Meeker had plenty of firefighting knowledge and was dedicated. “I was with him my full 16 years,” said Kenny Skalsky, Powell fireman from 1986 to 2003 and now the Park County Fire Protection District’s administrator.
Meeker had your back, Skalsky said.
“If I was in a burning building I would want him next to me,” he said.
More often than not Meeker was the first to hop in a firetruck when the siren wailed. And his employer of nearly 30 years, Marathon Oil Corporation, authorized him to leave work to respond to fire calls, Meeker said.
Fire calls run the gamut from tragedy to simply re-setting a fire alarm.
“Sometimes you’re called into
action and it’s serious business,” Meeker said. “Sometimes it’s routine stuff.”
It wasn’t routine when he was first on the scene after a car plunged into the Garland Canal around 12 years ago. The passenger was out, but the driver was unconscious in the submerged, upside-down vehicle. On the third dive into the freezing water Meeker was able to free the driver. He performed CPR, but couldn’t revive the man.
“He didn’t make it,” Meeker said.
Darrah was with Meeker when he dashed from room to room searching for students when Bridger Hall at Northwest College burned in 2004.
“I have no doubt Mike would put himself in harm’s way in order to rescue another firefighter or member of the public,” Darrah said.
Meeker takes the death of a woman in the Super 8 Motel fire in 2007 personally, despite receiving honors for his bravery.
He was fighting the fire when he heard moaning. Meeker and another Powell firefighter were able to locate and save a man. The man was unconscious and could not inform them his wife was still in the motel.
Shortly after rescuing the man, the motel was fully engulfed.

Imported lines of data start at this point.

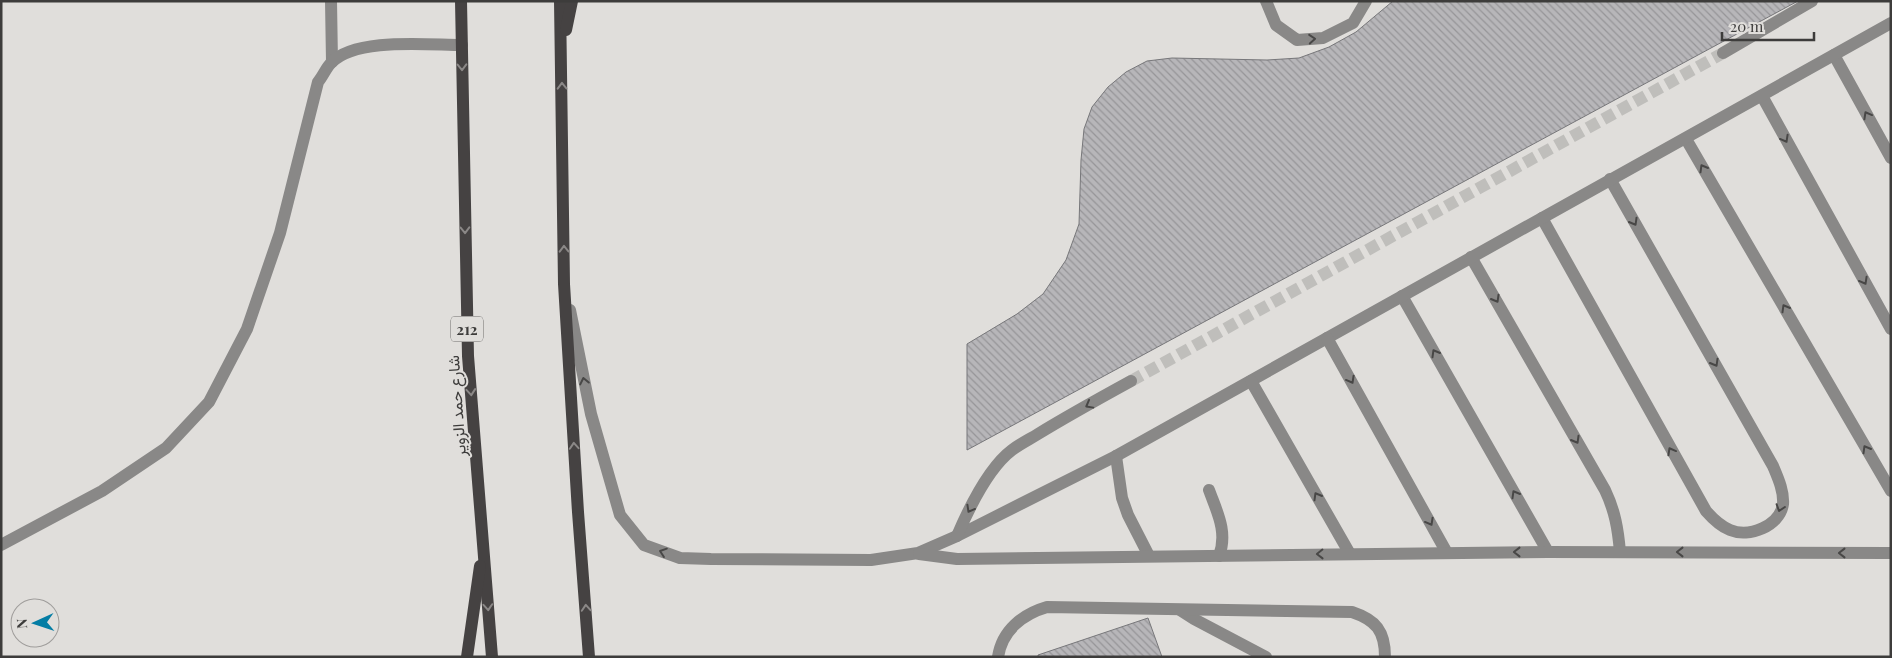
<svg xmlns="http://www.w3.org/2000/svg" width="1892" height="658" viewBox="0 0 1892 658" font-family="'Playfair Display',Vazirmatn,serif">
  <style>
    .building { fill: url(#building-back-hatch); stroke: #77777a }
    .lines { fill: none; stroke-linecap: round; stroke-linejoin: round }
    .minor-tunnel { stroke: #bfbebb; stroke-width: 12; stroke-dasharray: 12 6; stroke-linecap: butt }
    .minor { stroke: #898887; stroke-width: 12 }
    .major { stroke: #454242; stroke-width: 12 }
    .oneway { stroke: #484746 }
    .oneway2 { stroke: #8b8887 }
    .labels { text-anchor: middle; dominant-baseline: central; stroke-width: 4; stroke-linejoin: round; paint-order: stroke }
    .shield { fill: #e0dedb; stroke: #6e6d6b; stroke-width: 1 }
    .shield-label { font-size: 15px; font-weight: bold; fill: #3d3c3b }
    .street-label { font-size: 16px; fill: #3d3c3b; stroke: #e0dedb }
  </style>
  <defs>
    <pattern id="building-back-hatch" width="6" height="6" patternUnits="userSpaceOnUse" patternTransform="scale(1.25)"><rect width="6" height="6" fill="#b7b6b9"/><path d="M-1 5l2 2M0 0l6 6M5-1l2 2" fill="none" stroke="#969598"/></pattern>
  </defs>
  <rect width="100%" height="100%" fill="#e0dedb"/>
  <g class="building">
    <polygon points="1393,1 1798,1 967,450 967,344 1017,314 1043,294 1066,260 1079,224 1081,160 1084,129 1092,107 1108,87 1126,72 1147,61 1172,58 1267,60 1299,58 1329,47 1356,32"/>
    <polygon points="1148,618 1162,657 1038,657 1038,655"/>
  </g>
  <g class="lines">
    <polyline class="minor-tunnel" points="1131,381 1723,53"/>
    <g class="minor">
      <polyline points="331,1 332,62"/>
      <polyline points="1266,1 1276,25 1297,40 1323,38 1353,23 1366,1"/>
      <polyline points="1723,53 1812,1"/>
      <polyline points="1834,55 1891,158"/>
      <polyline points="1762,96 1891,329"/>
      <polyline points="1686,139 1891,491"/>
      <path d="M1542,218L1706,511C1713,519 1720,526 1730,530C1749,538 1780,526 1783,504C1784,491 1778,478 1773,466L1610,179"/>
      <path d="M1471,257L1605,490C1615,511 1618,529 1620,552"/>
      <polyline points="1402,296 1548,552"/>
      <polyline points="570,310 591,414 620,515 644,545 680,558 711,559 871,560 918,553 957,536 1116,456 1891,23"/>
      <polyline points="1327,338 1447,553"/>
      <polyline points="1251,381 1350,554"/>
      <polyline points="1116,456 1122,498 1128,515 1149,556"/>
      <path d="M1209,490C1217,512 1228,532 1219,556"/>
      <path d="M957,536C969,508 988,468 1012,450C1020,444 1030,439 1038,434C1069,415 1100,398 1131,381"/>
      <path d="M1,545L102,491L166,448L209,402L247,329L280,233L318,82C323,76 326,68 331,63C355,37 428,45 462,45"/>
      <polyline points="919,554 957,559 1548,552 1891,553"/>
      <polyline points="1180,610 1194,619 1266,657"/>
      <path d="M998,657C1002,630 1023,614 1047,607L1352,612C1376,620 1385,631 1385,657"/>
    </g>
    <g class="major">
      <polyline points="461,1 468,356 492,657"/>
      <polyline points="560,1 564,284 578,512 589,657"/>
      <polyline points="566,30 572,1"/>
      <polyline points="467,657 480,566"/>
    </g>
  </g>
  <defs><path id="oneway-chevron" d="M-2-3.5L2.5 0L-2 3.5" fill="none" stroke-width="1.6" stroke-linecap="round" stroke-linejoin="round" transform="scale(1.25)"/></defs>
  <g class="oneway">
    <use href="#oneway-chevron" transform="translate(1312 39) rotate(-4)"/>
    <use href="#oneway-chevron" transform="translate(1867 115) rotate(-119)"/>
    <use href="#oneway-chevron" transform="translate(1785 139) rotate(61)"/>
    <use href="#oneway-chevron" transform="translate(1703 168) rotate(-120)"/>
    <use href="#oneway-chevron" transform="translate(1634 222) rotate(60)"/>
    <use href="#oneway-chevron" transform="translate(1864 281) rotate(61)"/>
    <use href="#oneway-chevron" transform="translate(1496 299) rotate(60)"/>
    <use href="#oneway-chevron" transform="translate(1785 308) rotate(-120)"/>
    <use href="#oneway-chevron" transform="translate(1435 353) rotate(-120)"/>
    <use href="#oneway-chevron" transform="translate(1715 363) rotate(60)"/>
    <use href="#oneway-chevron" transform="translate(1351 380) rotate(61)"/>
    <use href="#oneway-chevron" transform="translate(584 381) rotate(-102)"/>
    <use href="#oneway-chevron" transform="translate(1089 405) rotate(151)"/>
    <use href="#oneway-chevron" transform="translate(1576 440) rotate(60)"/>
    <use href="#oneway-chevron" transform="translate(1866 449) rotate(-120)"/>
    <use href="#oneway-chevron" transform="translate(1671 451) rotate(-119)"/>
    <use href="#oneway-chevron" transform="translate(1515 494) rotate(-120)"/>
    <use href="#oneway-chevron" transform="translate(1317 496) rotate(-120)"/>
    <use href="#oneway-chevron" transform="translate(1780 508) rotate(108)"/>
    <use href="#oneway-chevron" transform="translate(970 509) rotate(119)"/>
    <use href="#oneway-chevron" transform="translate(1430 522) rotate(61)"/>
    <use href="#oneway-chevron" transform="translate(663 552) rotate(-161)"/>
    <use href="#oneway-chevron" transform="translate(1517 552) rotate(180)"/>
    <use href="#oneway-chevron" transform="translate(1680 552) rotate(-180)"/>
    <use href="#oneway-chevron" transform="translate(1842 553) rotate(-180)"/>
    <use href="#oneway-chevron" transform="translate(1320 554) rotate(179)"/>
  </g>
  <g class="oneway2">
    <use href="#oneway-chevron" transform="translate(462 67) rotate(89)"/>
    <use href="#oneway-chevron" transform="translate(562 86) rotate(-91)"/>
    <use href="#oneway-chevron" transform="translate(465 230) rotate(89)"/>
    <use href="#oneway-chevron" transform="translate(564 249) rotate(-91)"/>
    <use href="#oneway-chevron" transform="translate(471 392) rotate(85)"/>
    <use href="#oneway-chevron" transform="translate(574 446) rotate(-94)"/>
    <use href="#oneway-chevron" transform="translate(488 607) rotate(86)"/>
    <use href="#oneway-chevron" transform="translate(586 608) rotate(-94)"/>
  </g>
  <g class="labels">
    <rect class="shield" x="451" y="316.5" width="32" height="25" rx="4"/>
    <g class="shield-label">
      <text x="467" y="329">212</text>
    </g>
    <g class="street-label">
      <text transform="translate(456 406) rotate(-94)">شارع حمد الزوير</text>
    </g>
  </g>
  <rect width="1892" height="658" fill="none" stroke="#3d3c3b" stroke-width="5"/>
  <g transform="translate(35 623) rotate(267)"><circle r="24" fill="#e0dedb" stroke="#9f9d9b"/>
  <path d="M0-4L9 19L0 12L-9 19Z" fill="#047da4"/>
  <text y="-8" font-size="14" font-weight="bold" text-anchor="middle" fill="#3d3c3b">N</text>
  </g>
  <path d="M1722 32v8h92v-8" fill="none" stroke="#3d3c3b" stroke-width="2.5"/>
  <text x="1730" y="32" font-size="15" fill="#3d3c3b" stroke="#e0dedb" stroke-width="4" paint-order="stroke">20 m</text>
</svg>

The woman died of smoke inhalation, Meeker said.
The city of Powell honored Meeker for his efforts. “His lifesaving award is in the hallway at the fire hall,” Darrah said.
After Powell firefighter Bruce Honstain was killed trying to rescue his son, Joshua, in 1996, Meeker initiated raising money for the statue that stands in front of the fire department.

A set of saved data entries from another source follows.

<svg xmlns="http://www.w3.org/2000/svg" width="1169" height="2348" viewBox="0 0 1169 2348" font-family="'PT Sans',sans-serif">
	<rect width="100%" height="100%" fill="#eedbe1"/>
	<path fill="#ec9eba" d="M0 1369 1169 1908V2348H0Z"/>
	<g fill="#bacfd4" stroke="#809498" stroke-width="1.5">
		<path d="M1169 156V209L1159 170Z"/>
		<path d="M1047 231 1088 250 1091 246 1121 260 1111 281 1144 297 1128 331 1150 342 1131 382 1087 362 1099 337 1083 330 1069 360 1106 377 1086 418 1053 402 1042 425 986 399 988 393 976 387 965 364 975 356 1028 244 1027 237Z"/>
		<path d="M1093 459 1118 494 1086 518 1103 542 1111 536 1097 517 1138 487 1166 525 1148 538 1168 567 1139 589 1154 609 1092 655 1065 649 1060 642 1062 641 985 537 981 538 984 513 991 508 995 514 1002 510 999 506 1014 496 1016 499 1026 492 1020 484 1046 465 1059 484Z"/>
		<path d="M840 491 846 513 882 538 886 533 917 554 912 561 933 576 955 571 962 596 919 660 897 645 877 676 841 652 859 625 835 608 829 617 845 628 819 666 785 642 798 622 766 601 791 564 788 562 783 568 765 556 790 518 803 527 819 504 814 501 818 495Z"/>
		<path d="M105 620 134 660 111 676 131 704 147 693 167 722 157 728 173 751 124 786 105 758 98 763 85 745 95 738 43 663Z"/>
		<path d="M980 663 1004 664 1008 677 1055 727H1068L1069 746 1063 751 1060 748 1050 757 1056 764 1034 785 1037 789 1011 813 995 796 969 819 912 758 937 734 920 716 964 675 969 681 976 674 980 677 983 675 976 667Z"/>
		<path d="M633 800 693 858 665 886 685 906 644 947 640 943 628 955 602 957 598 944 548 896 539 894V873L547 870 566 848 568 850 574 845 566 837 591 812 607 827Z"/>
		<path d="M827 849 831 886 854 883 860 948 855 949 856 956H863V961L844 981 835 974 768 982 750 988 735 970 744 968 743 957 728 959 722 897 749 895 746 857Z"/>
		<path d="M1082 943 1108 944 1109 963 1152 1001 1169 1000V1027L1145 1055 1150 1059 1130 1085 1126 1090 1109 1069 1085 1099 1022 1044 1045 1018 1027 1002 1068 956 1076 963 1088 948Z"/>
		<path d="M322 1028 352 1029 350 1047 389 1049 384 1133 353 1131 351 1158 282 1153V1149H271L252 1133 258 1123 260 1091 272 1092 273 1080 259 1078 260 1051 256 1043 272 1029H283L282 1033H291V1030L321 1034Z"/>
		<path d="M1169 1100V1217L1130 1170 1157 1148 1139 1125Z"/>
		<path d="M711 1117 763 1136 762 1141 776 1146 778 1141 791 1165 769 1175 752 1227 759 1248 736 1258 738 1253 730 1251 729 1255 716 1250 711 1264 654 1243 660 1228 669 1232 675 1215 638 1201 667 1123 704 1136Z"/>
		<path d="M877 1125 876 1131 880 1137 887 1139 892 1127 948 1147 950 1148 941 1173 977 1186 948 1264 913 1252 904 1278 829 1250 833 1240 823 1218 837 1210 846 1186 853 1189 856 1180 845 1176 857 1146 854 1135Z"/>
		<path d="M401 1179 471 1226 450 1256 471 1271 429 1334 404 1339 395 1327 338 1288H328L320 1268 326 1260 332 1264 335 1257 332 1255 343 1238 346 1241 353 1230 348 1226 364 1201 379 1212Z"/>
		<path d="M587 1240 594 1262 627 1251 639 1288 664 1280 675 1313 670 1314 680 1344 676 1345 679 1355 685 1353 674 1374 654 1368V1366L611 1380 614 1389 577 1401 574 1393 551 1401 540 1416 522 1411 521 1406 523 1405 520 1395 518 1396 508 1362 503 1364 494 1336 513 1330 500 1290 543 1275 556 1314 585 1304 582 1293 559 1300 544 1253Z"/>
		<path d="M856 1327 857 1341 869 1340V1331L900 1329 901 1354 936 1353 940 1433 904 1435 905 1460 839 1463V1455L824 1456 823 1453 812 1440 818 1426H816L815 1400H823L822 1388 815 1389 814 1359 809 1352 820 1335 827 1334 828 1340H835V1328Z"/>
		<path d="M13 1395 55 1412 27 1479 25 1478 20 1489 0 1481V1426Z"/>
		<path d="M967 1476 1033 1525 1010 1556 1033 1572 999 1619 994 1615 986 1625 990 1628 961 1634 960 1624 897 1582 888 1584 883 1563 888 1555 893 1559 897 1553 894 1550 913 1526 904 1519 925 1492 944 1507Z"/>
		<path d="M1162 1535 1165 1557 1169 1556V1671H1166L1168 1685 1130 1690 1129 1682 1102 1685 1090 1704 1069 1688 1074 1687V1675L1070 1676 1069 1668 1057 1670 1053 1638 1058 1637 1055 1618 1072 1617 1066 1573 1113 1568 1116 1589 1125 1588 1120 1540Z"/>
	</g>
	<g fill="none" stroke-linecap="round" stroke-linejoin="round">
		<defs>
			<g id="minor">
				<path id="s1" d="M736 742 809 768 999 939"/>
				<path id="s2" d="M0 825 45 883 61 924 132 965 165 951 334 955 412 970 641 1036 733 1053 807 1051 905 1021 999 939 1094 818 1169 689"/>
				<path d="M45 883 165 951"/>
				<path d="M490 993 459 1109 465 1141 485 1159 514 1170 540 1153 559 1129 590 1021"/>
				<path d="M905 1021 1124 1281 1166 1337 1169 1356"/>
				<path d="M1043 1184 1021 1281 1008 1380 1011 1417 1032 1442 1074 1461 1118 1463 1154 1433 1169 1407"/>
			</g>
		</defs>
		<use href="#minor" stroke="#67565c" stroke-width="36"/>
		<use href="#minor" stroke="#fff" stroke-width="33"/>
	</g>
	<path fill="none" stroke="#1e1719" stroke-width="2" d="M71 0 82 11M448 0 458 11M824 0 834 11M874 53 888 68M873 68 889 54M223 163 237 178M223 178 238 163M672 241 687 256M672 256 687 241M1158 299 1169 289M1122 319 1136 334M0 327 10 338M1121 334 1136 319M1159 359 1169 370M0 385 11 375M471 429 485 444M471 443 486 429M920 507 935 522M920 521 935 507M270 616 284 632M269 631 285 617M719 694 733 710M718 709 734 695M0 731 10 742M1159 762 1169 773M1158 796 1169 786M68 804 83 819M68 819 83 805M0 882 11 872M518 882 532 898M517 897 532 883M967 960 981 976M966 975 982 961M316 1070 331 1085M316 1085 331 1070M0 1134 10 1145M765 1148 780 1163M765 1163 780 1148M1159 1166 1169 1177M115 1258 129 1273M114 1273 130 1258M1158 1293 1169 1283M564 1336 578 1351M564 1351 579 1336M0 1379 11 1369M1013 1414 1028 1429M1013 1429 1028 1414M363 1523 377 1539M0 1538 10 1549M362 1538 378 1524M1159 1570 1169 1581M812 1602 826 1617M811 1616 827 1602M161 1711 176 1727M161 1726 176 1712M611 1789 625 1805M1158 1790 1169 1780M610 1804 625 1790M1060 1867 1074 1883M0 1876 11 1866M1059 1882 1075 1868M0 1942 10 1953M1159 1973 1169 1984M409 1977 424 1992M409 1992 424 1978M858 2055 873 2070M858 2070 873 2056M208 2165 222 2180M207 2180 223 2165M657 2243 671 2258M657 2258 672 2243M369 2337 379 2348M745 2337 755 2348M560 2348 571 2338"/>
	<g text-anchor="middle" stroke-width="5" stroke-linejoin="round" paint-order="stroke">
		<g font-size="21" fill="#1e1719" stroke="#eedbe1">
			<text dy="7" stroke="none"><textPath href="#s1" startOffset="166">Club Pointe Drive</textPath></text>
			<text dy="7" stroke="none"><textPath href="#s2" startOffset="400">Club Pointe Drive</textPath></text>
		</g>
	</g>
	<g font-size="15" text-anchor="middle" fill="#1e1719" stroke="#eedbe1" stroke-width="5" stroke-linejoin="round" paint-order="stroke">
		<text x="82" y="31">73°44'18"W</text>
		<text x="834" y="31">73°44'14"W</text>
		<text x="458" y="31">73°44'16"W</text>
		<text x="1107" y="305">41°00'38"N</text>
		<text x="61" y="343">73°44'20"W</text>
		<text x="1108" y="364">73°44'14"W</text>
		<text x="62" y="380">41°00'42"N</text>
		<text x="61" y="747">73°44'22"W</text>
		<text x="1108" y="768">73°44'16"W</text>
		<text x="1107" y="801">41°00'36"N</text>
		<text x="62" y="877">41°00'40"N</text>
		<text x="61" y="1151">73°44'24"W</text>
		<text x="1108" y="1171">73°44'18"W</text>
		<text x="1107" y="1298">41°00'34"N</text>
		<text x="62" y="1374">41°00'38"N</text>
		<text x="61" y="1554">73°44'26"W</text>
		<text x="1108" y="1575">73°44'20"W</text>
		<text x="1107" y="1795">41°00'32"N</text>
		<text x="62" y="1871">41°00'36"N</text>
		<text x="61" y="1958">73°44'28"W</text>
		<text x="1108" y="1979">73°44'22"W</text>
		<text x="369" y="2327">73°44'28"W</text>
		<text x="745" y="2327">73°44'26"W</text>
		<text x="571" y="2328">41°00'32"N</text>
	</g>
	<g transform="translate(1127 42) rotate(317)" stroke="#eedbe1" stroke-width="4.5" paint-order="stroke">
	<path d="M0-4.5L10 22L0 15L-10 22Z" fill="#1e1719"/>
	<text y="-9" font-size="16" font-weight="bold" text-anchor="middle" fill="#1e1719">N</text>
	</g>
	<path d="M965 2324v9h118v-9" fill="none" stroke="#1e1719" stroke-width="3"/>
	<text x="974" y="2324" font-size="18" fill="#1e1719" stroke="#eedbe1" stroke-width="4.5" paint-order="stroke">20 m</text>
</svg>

“Ultimately, in great part through his efforts, our department raised the $52,000 necessary to commission the work on the statue,” Darrah said.
Meeker also launched the water rescue team and physical ability testing standards that Powell volunteers must pass annually to remain firefighters. While there have been painful days and moments, the good memories far outweigh the bad, Meeker said.
“Mike was the chair of our entertainment committee for several years,” Darrah said. “He gave a lot of his time to plan and prepare tremendous meals like the one for Greg Anderson just prior to his going to California for treatment (2010).”
Meeker recalls the special dinners for firefighters and their spouses and recalls the camaraderie and warm atmosphere, he said. Meeker described the equipment and personnel as “top-notch.”
People can sleep soundly at night knowing a well-trained, dedicated group will rush to their aid when they need it the most, he said. It makes him proud of his service. “It’s a good feeling (knowing) you helped the community for that many years,” Meeker said.